=== Begin Enclosure ===

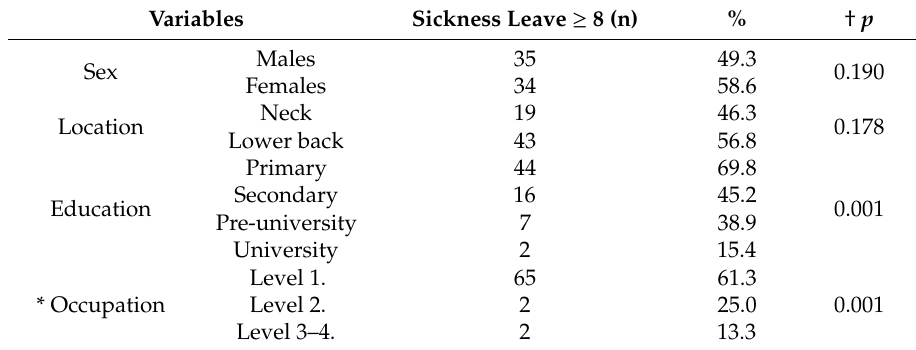
Table A1. Sensitivity analysis with sickness leave greater or equal to eight days. Frequency of sickness leave in each sociodemographic group. † Chi-square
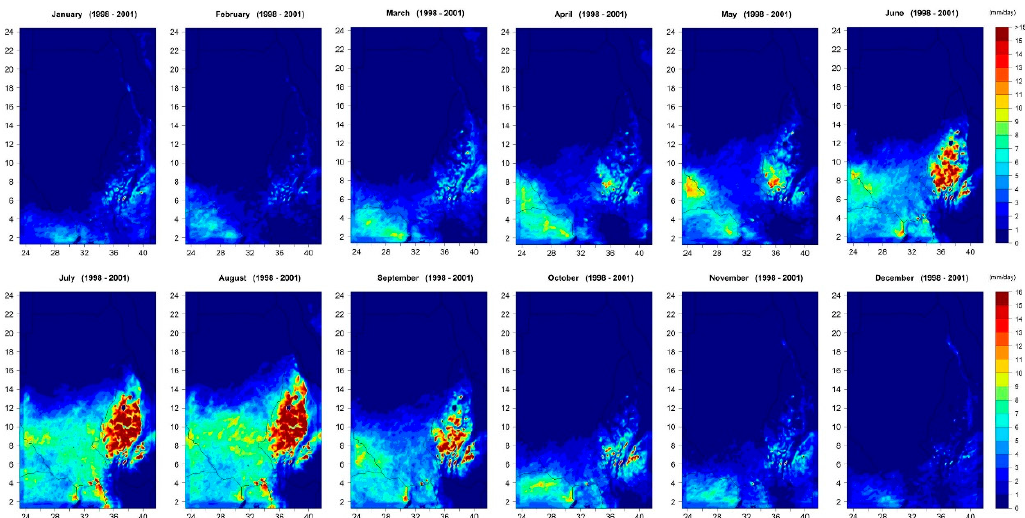
Figure 2. Simulated mean daily precipitation each month (mm/day) over the ENB using the WRF model during the period 1998–2001, Longitude on the horizontal axis and latitude on the vertical axis.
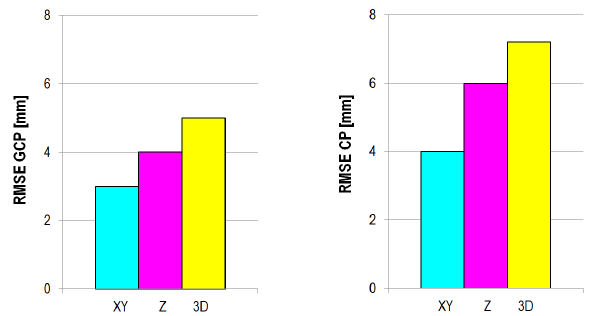
Figure 8. RMSE of 5 GCP (left) and 40 CP (right) after bundle block adjustment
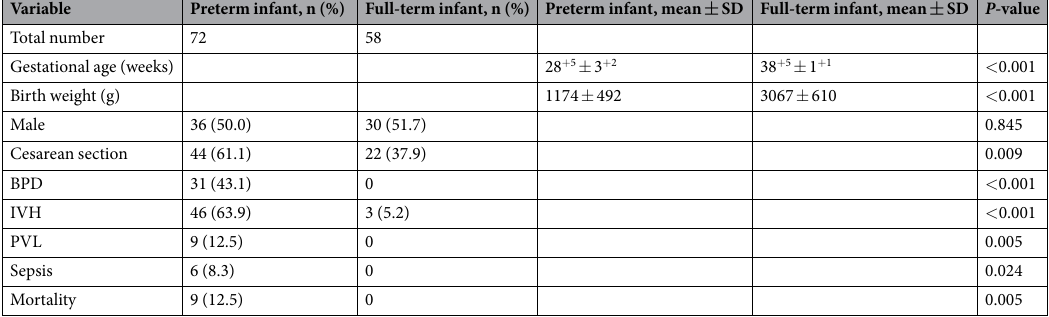
Table 1. Demographic data of study population. BPD, bronchopulmonary dysplasia; IVH, intraventricular hemorrhage; PVL, periventricular leukomalacia. n,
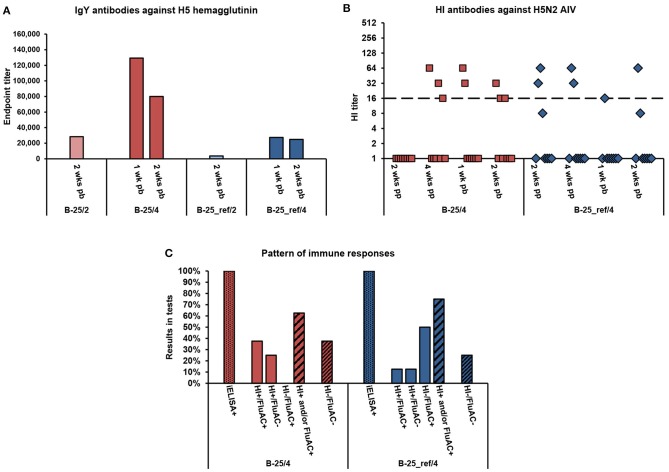
Serum antibody responses of broiler chickens to vaccination with alum-adjuvanted rH5-E. coli or rH5-BEVS. Four groups of 1-week-old broiler chickens (8 or 7 per group) in Exp 1 were vaccinated twice at 2- and 4-week intervals, with 25 μg of rH5-E. coli (B-25/2 and B-25/4) or rH5-BEVS (B-25_ref/2 and B-25_ref/4) and aluminum hydroxide (alum) adjuvant. Sera collected post-prime (pp) and/or post-boost (pb) were analyzed for the presence of anti-H5 HA antibodies using the indirect and competitive ELISAs, H5 iELISA and FluAC H5, respectively, and a hemagglutination inhibition (HI) assay with H5N2 low-pathogenic (LP) AIV. Tests were performed and interpreted as described in the Materials and Methods section. In (A), the results for all of the test vaccine groups are presented. In (B,C), only the results for chickens vaccinated at a 4-week interval are shown. The chickens vaccinated at a 2-week interval were seronegative in relevant tests (Table 3). (A) Endpoint titers of anti-H5 HA IgY antibodies in post-boost sera. Each bar represents the result for the pooled sera collected from one group of chickens at the indicated time point. (B) Titers of HI antibodies against H5N2 LPAIV in post-prime and post-boost sera. Each symbol represents the result for one chicken at the specified time point. A value of 1.0 indicates that the HI antibody titer was below the detection limit (1:8). The dashed line indicates the cut-off value in the HI test (1:16). (C) Pattern of immune responses to the prime-boost vaccination. Considering the results from all of the post-vaccination sera, chickens were classified as positive (+) or negative (–) in H5 iELISAs (iELISA) or HI and FluAC H5 tests (HI/FluAC). Each bar represents a percentage of the specified category of chickens in each group.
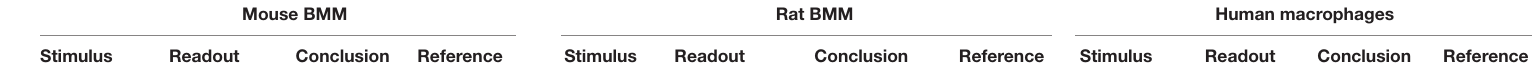
TABLe 1 | Summary of SOCS1 and SOCS3 KO, conditional KO, and siRNA knockdown studies to determine their role in polarization of mouse, rat, and human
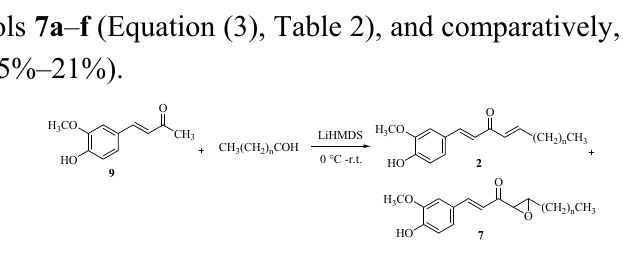
Table 2. Cross aldol condensation under air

=== End Enclosure ===

**Task statement**
Scan the preceding records line by line, and state how many lines contain "Figure". Nothing else belongs in the answer.

**Task result**
2